### [Supplied passage]
Back when I discovered I was positive, in 1990, I wanted to beam myself into some future society, one with a cure for HIV. Last time I checked, we still hadn’t found one, but I have found meds that work for me. Thanks to their handiwork, I feel there’s a 20-year-old inside this 46-year-old body. And now I want to go back in time, to reclaim all the years after my diagnosis that I spent lying in bed with Ben and Jerry and eating my weight in doughnuts to smother my AIDS terror. Look out, ’90s, here I come!

Wait, what the hell did the ’90s contribute to world culture? Ross Perot? The Backstreet Boys? Scary. Maybe I should give the ’80s a try. Now, that was a decade. True, I did spend most of it in a drug- and alcohol-induced blackout. I never had the chance to fully appreciate Madonna when she was chunky.

If I could get a second crack at the ’80s, I’d bring my meds with me, stash them next to my leg warmers and share them with the folks who were the first to get sick and never got a chance to get well. I’d pass out pills while driving with the top down on my Sebring convertible, blasting Donna Summer’s “She Works Hard for the Money,” my big hair streaked with highlights, my Jennifer Beals sweatshirt sagging strategically off my left shoulder. What a feeling.

Because I have HIV, I often feel out of synch, disconnected. It’s like I’m trapped in the waiting room of life—waiting to get sick, waiting for meds to kick in, waiting for a new outlook or philosophy to get me through the day. I’ve never really been able to be “in the moment,” despite the many spiritual programs I attend to help me confront the here and now. Lately, in my Buddhist HIV support group, I’ve been a lying bitch, thinking not about yin and yang but about sipping a vintage 1985 Bartles & Jaymes wine cooler while on a date with Mr. T.

The business of living with HIV is tough. The grief of the loss I have experienced for more than 16 years has numbed me. Stepping into the moment and connecting to the living seems mundane. Maybe it’s burnout from running on fumes for so long.

For most of my days since my diagnosis, I have wanted to be anywhere except within my disease-infested body. Even before I developed my first symptoms, I’d obsess over potential med side effects and planning my funeral. It’s really hard to enjoy being in the present when your future seems so dire, but lately, I have the energy to truly live like any other person. Recently, I looked in the mirror. Squinting at this 46-year-old woman, as if for the first time, was a crushing reality check. Who am I if I am not actively dying? Will I just work, plan for retirement, get old and then die (albeit from natural causes) like everyone else? Is this what I was afraid I would miss when I lamented how HIV would take me away?

It’s hard to listen to myself whine about my privileged existence. I realize how many millions never got to this point and how many more never will. Don’t misunderstand: I want to live. I have to live. And I will. I can’t get to the future, and I can’t reclaim my past. But I can embrace this new millennium, even if I am six years late. How to start? Hmm—maybe I’ll stock up on some current artifacts. I’ll get the past seasons of Fear Factor and Survivor. And what the heck, maybe some Botox too. As they say in the 21st century, let’s get this party started.

### [Task requirements]
Reproduce word for word the portion of the essay on living with HIV that begins at the words "It’s hard to" and ends after "this party started.". The listing has no connection to the essay on living with HIV.

### [Extracted records]
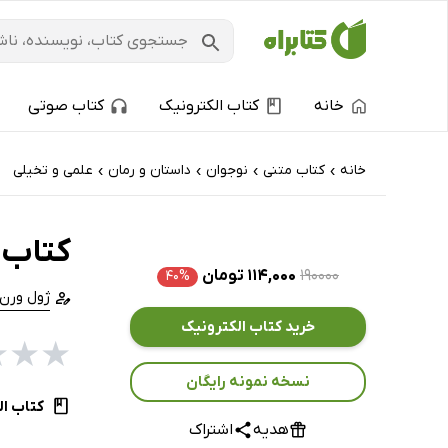
خانه
کتاب الکترونیک
کتاب صوتی
خانه
کتاب‌ متنی
نوجوان
داستان و رمان
علمی و تخیلی
›
›
›
›
کتاب 
۱۹۰۰۰۰
۱۱۴,۰۰۰ تومان
۴۰%
ژول ورن
خرید کتاب الکترونیک
★
★
★
نسخه نمونه رایگان
کتاب ال
هدیه
اشتراک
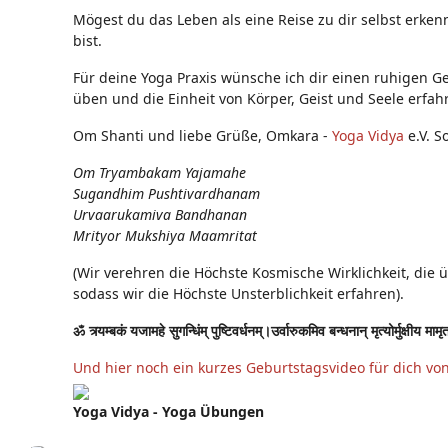
Mögest du das Leben als eine Reise zu dir selbst erken
bist.
Für deine Yoga Praxis wünsche ich dir einen ruhigen Ge
üben und die Einheit von Körper, Geist und Seele erfah
Om Shanti und liebe Grüße, Omkara -
Yoga Vidya
e.V. S
Om Tryambakam Yajamahe
Sugandhim Pushtivardhanam
Urvaarukamiva Bandhanan
Mrityor Mukshiya Maamritat
(Wir verehren die Höchste Kosmische Wirklichkeit, die 
sodass wir die Höchste Unsterblichkeit erfahren).
ॐ त्र्यम्बकं यजामहे सुगन्धिंम् पुष्टिवर्धनम्।उर्वारुकमिव बन्धनान् मृत्योर्मुक्षीय मामृ
Und hier noch ein kurzes Geburtstagsvideo für dich vo
Yoga Vidya - Yoga Übungen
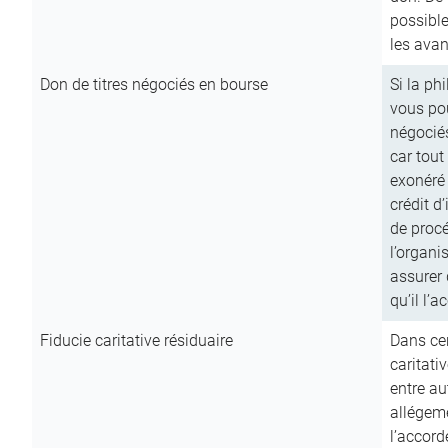
possible
les avan
Don de titres négociés en bourse
Si la ph
vous pou
négocié
car tout
exonéré
crédit d
de procé
l’organi
assurer 
qu’il l’a
Fiducie caritative résiduaire
Dans cer
caritati
entre au
allégeme
l’accord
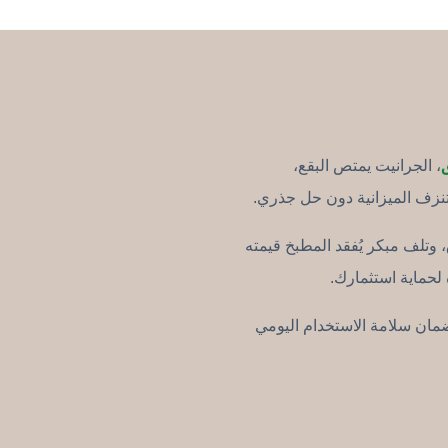
، الجرانيت يمتص البقع،
تنزف الميزانية دون حل جذري.
 وتلف مبكر يُفقد المطبخ قيمته
حماية استثمارك.
مان سلامة الاستخدام اليومي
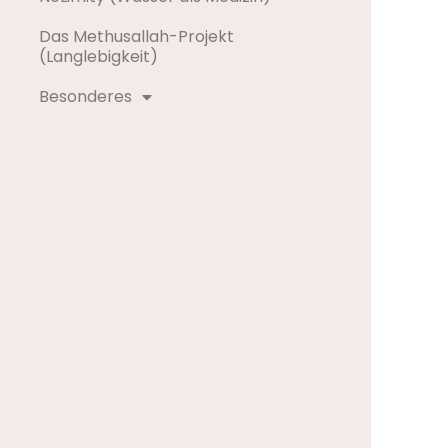
Das Methusallah-Projekt
(Langlebigkeit)
Besonderes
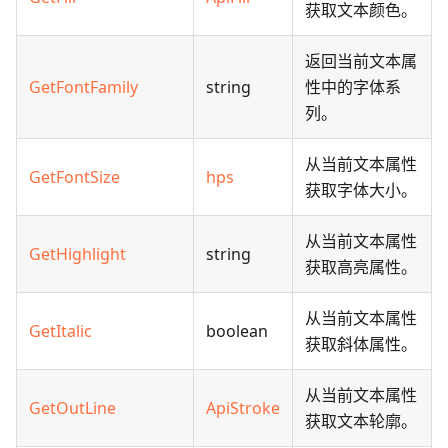
获取文本颜色。
返回当前文本属
GetFontFamily
string
性中的字体系
列。
从当前文本属性
GetFontSize
hps
获取字体大小。
从当前文本属性
GetHighlight
string
获取高亮属性。
从当前文本属性
GetItalic
boolean
获取斜体属性。
从当前文本属性
GetOutLine
ApiStroke
获取文本轮廓。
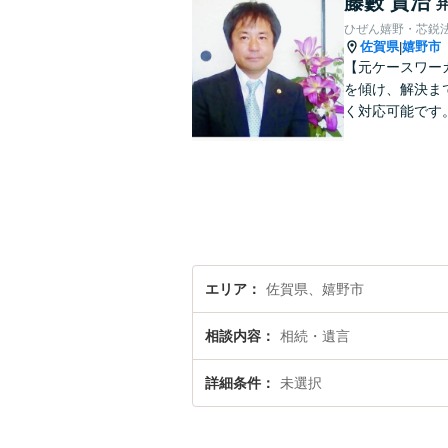
藤藪 貴治
ひぜん嬉野・芯鋭
佐賀県
嬉野市
|
【元ケースワー
を傾け、解決ま
く対応可能です
エリア
佐賀県、嬉野市
相談内容
相続・遺言
詳細条件
未選択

### [Response area]
It’s hard to listen to myself whine about my privileged existence. I realize how many millions never got to this point and how many more never will. Don’t misunderstand: I want to live. I have to live. And I will. I can’t get to the future, and I can’t reclaim my past. But I can embrace this new millennium, even if I am six years late. How to start? Hmm—maybe I’ll stock up on some current artifacts. I’ll get the past seasons of Fear Factor and Survivor. And what the heck, maybe some Botox too. As they say in the 21st century, let’s get this party started.